Do not buy a Dacia Duster- fails the moose test, spectacularly.


----------



## Christian6984 (Dec 20, 2007)

ollienoclue said:


> Do not buy a Dacia Duster- fails the moose test, spectacularly.


not sure what test this was but i would say it didnt pass :lol:


----------



## gishy (Feb 24, 2018)

curious about the moose test mentioned above,found this spanish youtube channel with some of the cars already listed.some of these are frightening.
https://www.youtube.com/channel/UCJNWgv8nUn6111q1eWD8--Q


----------



## mikechesterman (May 25, 2013)

Understated, brilliant and snow and Automatic.


----------



## sshooie (May 15, 2007)

Panda


----------



## ollienoclue (Jan 30, 2017)

That Subaru is hideous. The good news is that Subaru cars generally depreciate quite heavily so make good second hand buys and they are normally very well equipped. They are all utterly hilarious to drive on snow. Even the most boring 1991 2.0 non-turbo impreza with half the interior smelling of dog and rust up every wheel arch will dance on snow like a ballerina. Believe me I spent a good portion of my youth driving an old Scoobs around muddy fields, they are ace.

On a more serious note, the Toyota Rav4 would be the thing to have I think.
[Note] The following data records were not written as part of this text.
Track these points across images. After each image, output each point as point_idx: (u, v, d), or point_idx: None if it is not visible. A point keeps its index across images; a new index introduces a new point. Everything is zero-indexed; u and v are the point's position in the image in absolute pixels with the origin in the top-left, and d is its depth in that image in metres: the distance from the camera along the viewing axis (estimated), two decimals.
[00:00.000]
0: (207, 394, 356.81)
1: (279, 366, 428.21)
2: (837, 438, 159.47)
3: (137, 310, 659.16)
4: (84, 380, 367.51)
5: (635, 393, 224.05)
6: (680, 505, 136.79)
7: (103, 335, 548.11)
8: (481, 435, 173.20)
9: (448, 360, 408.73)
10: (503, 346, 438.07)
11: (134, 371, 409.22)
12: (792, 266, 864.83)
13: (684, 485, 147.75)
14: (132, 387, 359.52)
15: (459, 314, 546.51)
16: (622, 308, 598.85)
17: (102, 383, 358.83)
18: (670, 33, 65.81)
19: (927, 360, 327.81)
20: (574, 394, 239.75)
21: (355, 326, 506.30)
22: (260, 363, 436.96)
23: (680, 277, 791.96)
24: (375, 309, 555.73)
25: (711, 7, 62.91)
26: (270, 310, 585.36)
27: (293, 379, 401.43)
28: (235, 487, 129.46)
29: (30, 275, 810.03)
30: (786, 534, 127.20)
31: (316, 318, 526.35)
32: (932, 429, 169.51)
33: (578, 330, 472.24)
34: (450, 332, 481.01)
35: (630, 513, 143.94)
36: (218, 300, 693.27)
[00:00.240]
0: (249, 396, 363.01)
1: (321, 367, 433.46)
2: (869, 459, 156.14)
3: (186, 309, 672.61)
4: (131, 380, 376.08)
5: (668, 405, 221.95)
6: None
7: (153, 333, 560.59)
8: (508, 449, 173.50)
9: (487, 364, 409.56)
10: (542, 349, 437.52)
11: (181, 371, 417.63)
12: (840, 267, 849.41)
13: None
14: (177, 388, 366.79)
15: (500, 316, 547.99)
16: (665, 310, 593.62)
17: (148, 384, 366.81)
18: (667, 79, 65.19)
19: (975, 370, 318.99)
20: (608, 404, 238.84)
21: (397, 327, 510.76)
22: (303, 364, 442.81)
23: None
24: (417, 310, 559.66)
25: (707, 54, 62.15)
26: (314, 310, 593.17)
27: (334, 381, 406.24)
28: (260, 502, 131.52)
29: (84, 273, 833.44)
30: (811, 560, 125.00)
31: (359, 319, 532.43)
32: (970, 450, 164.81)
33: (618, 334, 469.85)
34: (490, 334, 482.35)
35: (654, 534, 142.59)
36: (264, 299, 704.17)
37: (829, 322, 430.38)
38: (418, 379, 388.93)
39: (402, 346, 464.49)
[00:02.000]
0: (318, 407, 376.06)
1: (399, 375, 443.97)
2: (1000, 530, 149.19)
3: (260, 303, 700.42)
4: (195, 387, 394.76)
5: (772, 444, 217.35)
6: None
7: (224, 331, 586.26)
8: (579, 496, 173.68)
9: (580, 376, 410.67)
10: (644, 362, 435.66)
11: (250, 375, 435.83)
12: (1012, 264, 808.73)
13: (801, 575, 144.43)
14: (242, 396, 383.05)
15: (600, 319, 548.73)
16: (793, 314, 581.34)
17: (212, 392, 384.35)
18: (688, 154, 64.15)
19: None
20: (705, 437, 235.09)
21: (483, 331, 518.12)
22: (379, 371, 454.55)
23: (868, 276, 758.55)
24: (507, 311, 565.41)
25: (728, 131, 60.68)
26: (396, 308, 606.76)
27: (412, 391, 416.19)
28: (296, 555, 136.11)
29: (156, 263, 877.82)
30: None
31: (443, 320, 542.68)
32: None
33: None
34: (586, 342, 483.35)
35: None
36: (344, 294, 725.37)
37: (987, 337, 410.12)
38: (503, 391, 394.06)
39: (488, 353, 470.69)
Won't ever let you down. Some of the newer ones are hybrid and all sorts.


----------



## percymon (Jun 27, 2007)

Panda 4x4; small , frugal, easy to park 8n congested snow landed towns and there’s a very good reason they are everywhere in ski resorts and used by mountain rescue teams. Saw an original one trudging happily up n down mount Vesuvius last summer with the volcanologists


----------



## Christian6984 (Dec 20, 2007)

percymon said:


> Panda 4x4; small , frugal, easy to park 8n congested snow landed towns and there's a very good reason they are everywhere in ski resorts and used by mountain rescue teams. Saw an original one trudging happily up n down mount Vesuvius last summer with the volcanologists


Was my immediate thoughts too, seen videos of them and look very capable but there is no Auto gearbox option, possibly the fiat Auto gearbox isnt tough enough for that sort of use


----------



## ollienoclue (Jan 30, 2017)

The Panda 4x4 is an absolute riot but I'm not sure it would be ideal for long haul trips with a lot of luggage. To be honest, the more I think about it a Volvo XC60 might fit the bill and they can be equipped with a roof rack and all the internals to accommodate a good dose of luggage, plus AWD.


----------



## MSwiss (Sep 25, 2017)

Thanks for all your thoughts and posts gents. The XC60 would be to big as the car is mainly used to go to town, the Scoob looks good in the XV. We are going to get a few on demo and see whats best:thumb:


----------



## Squadrone Rosso (Aug 11, 2009)

Panda 4x4 or Panda Cross. Utterly superb small car with genuine off road capabilities.

Comes on excellent tyres too.

Best pound for pound car I’ve ever owned.


----------